#### Görev amacı
Abidin Dino'nun yaşamını anlatan metne göre Dino'nun yazıları Artist adlı dergide ilk kez hangi yıl yayımlandı?

#### Belge bölümü
□ □ □ □ □ □ □

Hangi yazar ve şairler çizimle ilgilenmişlerdir?

Hangi yazar ve şairler çizimle ilgilenmişlerdir?
Abidin Dino (1913-1993) Ressam-Yazar Yaşamı

Abidin Dino, 23 Mart 1913’de İstanbul’da dünyaya geldi. Aynı yıl ailesi Cenevre’ye yerleşince 12 yaşına kadar burada büyüyen Dino, 1. Dünya Savaşı’nın ardından İstanbul’a döndü. Robert Koleji’nde başladığı eğitimini resim ve karikatüre duyduğu ilgi nedeniyle yarıda bıraktı. Aynı zamanda edebiyat’la da ilgilen Dino, o dönemde abisi Arif Dino’nun da desteğiyle kendini tamamen sanata adadı.

Yarın Gazetesi’nde desenleri ve ilk kez 1931’de Artist adlı dergide de yazıları yayınlanan Dino, yaptığı herşeyde yeniliğin peşindeydi. 1931 ve 1932 yılları arasında Esrarkeşler ve Parmak İstifleri adlı dizileri gerçekleştiren Abidin Dino, Pertev Naili Boratav’ın Türk Masalları ve Nâzım Hikmet’in Kuvayi Milliye adlı eserlerini resimledi.

□ □ □ □ □ □ □

#### Sağlanan materyal
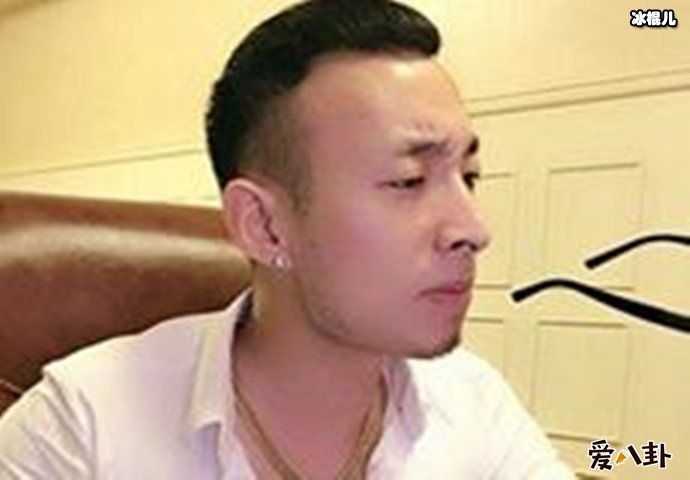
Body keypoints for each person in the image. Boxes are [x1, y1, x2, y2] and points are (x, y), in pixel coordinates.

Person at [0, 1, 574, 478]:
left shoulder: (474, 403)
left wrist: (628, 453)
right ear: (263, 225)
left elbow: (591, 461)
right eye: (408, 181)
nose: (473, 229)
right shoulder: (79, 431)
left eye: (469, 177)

□ □ □ □ □ □ □

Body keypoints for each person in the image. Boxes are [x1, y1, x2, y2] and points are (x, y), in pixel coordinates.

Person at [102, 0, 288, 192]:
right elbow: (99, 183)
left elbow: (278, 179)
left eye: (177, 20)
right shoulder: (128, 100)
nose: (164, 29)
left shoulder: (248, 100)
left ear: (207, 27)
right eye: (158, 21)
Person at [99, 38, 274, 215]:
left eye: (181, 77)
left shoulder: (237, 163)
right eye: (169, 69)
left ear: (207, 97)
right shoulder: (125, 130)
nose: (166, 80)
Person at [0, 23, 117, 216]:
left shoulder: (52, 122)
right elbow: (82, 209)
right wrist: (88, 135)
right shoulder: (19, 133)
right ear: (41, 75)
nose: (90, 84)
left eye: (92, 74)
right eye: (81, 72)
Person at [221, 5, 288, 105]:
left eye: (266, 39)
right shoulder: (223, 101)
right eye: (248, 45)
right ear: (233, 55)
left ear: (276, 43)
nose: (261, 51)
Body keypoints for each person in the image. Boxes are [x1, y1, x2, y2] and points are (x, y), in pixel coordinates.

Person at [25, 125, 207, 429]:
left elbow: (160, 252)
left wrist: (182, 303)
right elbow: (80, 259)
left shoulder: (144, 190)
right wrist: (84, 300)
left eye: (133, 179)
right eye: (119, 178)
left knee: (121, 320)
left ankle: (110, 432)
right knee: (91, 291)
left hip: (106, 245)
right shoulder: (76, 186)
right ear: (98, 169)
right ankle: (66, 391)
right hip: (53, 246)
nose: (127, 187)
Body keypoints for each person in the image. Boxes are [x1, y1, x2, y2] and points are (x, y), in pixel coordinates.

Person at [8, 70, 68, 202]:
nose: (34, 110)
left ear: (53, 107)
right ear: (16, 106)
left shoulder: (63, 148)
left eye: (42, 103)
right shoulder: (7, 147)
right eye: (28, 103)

□ □ □ □ □ □ □

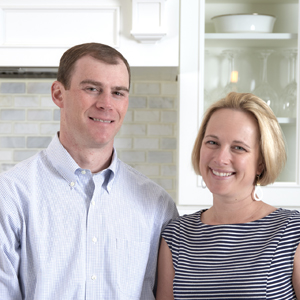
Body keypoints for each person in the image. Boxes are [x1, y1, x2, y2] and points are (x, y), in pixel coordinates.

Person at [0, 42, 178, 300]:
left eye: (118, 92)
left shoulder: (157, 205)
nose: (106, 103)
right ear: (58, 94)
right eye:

□ □ □ □ □ □ □

#### Alıştırma sonucu
Dino'nun yazıları Artist adlı dergide ilk kez 1931 yılında yayımlandı.